Is my goal to “change” everyone or to give them the tools to do so?
Am I successful if a reader:
- Transforms her life,
- Makes a small change,
- Reads a chapter,
- Puts it on the shelf (and never opens it),
- Buys the book.
- Downloads a free sample.
I wanted to ask a friend about a challenge I had for my upcoming book (Every Single Day). As we walked in the forest with the dog and riffed on each other’s business plans, entrepreneurial strategies, and marketing tactics, I asked him:
What if people read the book but just aren’t ready to change or don’t want to go through the work or it’s just not right for them or … I don’t know, just can’t succeed with the book?
He told me that, in his wallet, he carried with great pride the gym membership where he … rarely if ever went. But the card, the membership, the monthly payment, they all made him:
- Feel better,
- Convinced that he was doing something good for himself,
- Prove to others that he was a gym member and could show them #2 and then feel #1.
But he didn’t go to the gym. He’s a healthy, fit guy. He does other workouts, but he doesn’t go to the gym. Maybe he doesn’t “subscribe” to that type of workout. Maybe it’s too far away. Maybe he just doesn’t like it there.

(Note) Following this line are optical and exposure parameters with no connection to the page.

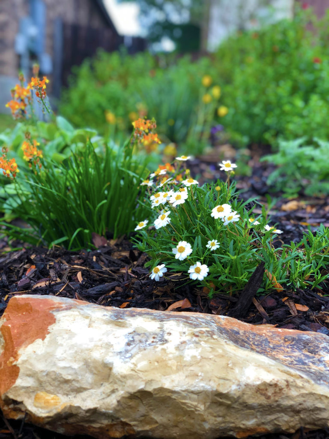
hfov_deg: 28.0
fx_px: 659
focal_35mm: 52
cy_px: 220
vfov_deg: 36.8
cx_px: 164
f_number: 2.4
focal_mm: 6
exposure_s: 1/60
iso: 32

So, why, pray tell, doesn’t he cancel the costly membership and give in to reality?
Because that wouldn’t be just giving in, that would be giving up.
He doesn’t want to give up on fitness. In fact, he doesn’t give up on fitness. He runs, he eats extremely healthy, but he doesn’t go to the gym.
He said that if one chapter helped one person for one minute of their life, then the book is “successful” to that person. If they buy it, put it on the shelf for ten years, but feel good that they bought a book that they know might help them, that’s a successful purchase. They’re happy, the author is happy. Even though the reader didn’t actually read the book, it helped him.
Wow, this was a shocker to me. “Wait, so someone might buy it, never read it, never even crack it open, but it still helps them?”
“Yes,” he said. “But then it gets better. If they do crack it open someday and it helps them, it will be all the more appreciated because it has been simmering on her shelf for the past years, silently whispering to her to open it up, turn to chapter fourteen, read, weep, and take that first step.”
“Wow, can you be on my marketing team?” I asked.
“I am your marketing team, my friend,” he said.